▸ Passage to read:
|---|

Making peace with divorce

This is my personal sharing of divorce, how it felt for me and my experience with it.  My relationship with divorce doesn’t end.  Its within me, an experience that I still feel the impact of and continue to heal.  Whilst undertaken with an intent to finish and wrap up a painful period of separation and to signal a readiness to move on it, it has proven to be a thorn in my side.  A wound that continues to heal.

It became a label that I wore which unconsciously put barriers around me, impacting how I related with self and life.  Little did I realise that this label would create negative imprints on my sense of self.  Imprints that were created from witnessing how my parents, and aunts and uncles moved through their divorces.   How the bitterness, anger, resentment and fear became a lens from which I viewed and believed divorce to be.   Even to this day I am clearing the lenses and coming more and more from my own internal heart centre, the knowing that there is another way to engage with divorce.  The pull of the past, which is all I had to tap into is strong and takes diligence to keep clearing these past ties that bind me to old paradigms of divorce.

|---|

(Items from a data source)

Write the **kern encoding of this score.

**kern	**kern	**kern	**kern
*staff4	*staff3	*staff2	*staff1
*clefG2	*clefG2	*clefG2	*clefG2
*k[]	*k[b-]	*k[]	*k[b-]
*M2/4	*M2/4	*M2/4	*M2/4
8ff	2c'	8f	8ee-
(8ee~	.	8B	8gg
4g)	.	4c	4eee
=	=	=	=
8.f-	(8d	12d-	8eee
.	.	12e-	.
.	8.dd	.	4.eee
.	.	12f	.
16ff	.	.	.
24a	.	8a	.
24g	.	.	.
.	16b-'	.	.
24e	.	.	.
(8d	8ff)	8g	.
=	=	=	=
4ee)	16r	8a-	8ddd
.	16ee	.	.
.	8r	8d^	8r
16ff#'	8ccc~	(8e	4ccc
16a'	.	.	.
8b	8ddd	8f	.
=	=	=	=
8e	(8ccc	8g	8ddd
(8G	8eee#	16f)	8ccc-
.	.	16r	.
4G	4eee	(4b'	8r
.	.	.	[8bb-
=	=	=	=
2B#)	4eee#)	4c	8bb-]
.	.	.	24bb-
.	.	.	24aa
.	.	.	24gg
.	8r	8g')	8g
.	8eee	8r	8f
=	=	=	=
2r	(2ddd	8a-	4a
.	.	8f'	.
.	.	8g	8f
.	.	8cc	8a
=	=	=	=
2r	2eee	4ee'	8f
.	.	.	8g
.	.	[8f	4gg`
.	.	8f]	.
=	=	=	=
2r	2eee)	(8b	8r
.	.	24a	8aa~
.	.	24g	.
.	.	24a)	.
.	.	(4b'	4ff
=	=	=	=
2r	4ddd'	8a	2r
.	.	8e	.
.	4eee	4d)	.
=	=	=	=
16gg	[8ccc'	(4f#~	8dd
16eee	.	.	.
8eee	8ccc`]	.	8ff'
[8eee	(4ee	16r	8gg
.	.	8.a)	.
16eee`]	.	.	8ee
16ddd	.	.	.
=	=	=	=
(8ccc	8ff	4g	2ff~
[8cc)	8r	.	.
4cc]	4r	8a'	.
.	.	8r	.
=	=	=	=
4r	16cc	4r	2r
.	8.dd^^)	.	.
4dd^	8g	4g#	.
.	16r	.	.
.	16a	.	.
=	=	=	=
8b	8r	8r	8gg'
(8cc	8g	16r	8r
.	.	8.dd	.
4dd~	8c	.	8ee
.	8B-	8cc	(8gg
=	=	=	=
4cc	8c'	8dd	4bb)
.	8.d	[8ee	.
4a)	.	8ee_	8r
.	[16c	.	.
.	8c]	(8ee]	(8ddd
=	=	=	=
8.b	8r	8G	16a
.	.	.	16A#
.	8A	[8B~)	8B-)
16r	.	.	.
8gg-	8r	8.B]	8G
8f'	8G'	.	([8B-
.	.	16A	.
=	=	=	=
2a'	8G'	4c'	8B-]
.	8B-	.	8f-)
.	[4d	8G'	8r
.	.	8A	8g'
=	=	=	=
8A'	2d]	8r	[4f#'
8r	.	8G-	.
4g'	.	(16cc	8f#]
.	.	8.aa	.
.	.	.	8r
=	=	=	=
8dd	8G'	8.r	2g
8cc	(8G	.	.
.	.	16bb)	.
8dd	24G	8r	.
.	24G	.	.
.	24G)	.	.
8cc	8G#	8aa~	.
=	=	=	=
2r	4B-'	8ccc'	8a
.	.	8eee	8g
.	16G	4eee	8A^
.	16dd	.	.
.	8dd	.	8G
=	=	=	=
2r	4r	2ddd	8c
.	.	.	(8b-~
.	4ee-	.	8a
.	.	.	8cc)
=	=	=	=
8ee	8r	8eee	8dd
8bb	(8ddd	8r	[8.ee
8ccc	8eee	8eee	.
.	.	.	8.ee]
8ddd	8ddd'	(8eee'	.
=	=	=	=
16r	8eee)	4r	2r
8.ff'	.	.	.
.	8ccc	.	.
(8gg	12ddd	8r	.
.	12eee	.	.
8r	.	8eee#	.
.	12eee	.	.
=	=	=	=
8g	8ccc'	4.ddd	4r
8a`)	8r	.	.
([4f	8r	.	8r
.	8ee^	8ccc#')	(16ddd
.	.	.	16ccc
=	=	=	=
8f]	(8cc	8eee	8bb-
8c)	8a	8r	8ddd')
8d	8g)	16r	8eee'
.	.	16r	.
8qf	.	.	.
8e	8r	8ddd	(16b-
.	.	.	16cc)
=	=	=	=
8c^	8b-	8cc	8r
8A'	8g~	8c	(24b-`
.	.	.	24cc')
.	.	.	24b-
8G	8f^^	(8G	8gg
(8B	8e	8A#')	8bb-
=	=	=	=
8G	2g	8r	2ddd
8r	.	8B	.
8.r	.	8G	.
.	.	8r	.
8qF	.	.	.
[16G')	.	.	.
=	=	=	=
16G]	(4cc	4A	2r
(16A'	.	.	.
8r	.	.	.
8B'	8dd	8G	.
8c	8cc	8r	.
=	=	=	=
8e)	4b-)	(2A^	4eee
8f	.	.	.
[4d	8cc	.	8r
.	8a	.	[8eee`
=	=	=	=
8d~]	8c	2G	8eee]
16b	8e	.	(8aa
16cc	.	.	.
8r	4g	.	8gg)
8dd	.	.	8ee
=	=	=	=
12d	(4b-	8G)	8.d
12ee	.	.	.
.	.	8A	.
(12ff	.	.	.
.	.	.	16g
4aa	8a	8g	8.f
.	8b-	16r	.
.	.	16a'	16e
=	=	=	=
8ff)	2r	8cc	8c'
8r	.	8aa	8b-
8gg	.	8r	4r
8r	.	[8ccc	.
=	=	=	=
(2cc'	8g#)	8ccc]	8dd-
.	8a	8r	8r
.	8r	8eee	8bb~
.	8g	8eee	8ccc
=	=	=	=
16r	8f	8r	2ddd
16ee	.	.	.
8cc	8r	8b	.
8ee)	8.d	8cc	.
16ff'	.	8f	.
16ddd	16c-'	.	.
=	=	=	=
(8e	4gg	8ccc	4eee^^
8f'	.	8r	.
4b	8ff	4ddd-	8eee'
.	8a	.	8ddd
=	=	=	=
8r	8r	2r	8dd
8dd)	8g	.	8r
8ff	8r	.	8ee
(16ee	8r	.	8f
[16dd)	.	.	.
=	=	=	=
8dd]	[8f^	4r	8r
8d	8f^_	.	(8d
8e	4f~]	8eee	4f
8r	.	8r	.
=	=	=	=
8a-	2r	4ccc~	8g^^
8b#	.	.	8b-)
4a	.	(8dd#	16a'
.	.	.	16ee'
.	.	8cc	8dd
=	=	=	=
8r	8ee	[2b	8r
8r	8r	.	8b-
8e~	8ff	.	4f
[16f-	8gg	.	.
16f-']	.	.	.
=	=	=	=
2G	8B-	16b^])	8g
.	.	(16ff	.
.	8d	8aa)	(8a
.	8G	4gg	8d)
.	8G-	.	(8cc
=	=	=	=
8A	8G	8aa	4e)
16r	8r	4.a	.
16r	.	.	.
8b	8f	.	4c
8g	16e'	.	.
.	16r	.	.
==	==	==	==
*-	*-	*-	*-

|---|

▸ Stated task 1:
Answer these questions from the essay on divorce:
(a) Besides a thorn in the side, what does the writer call divorce in the first paragraph?
(b) Whose divorces did the writer witness?
(c) Which emotions became the lens through which the writer viewed divorce?
▸ Stated task 2:
Extract the part of the essay on divorce between "It became a" and "paradigms of divorce.", inclusive.
▸ Stated task 3:
Write the next part of the essay on divorce, starting after its final sentence.

▸ Response 1:
(a) A wound that continues to heal.
(b) The writer's parents, and aunts and uncles.
(c) Bitterness, anger, resentment and fear.

▸ Response 2:
It became a label that I wore which unconsciously put barriers around me, impacting how I related with self and life.  Little did I realise that this label would create negative imprints on my sense of self.  Imprints that were created from witnessing how my parents, and aunts and uncles moved through their divorces.   How the bitterness, anger, resentment and fear became a lens from which I viewed and believed divorce to be.   Even to this day I am clearing the lenses and coming more and more from my own internal heart centre, the knowing that there is another way to engage with divorce.  The pull of the past, which is all I had to tap into is strong and takes diligence to keep clearing these past ties that bind me to old paradigms of divorce.

▸ Response 3:
Divorce tapped me into deeply held religious dogma propelling me down a path of shame and defectiveness.  In Gods eyes I had broken my vows ‘till death do us part’.   I had sinned and would be punished.  I was damaged goods, unlovable and dirty.   My life was done.  Its pretty full on shit.  Yet the feelings were real.  I don’t even know where the hell this programming was coming from?  For I had not grown up in a religious environment, we didn’t go to Church, I wasn’t baptised or christened.  What the hell?  Here I was condemning myself to a life of self retribution based upon old biblical and religious constructs, none of which were relevant to my life here and now.  It was as if from the deep recesses of my soul a voice bellowed these sermons to me.   This caused huge internal conflict as the woman who I know myself to be here and now was chastised by the voices of the past.  I needed to get up of my knees, I am not kneeling to God in a church in this life time.      

Divorce is an incredibly unique and intimate experience.   No two experiences will be the same, just as no two relationships could be the same.   How could they be?  A relationship is the result of two separate beings coming together and co-creating a space that cocoons and sustains them both.   It takes on its own life force and forms its own unique resonance.  Like an embryo impregnated by the sperm that creates a foetus, so to do two people come together to create a relationship.   

Divorce can be arrived at from many destinations from one party or both.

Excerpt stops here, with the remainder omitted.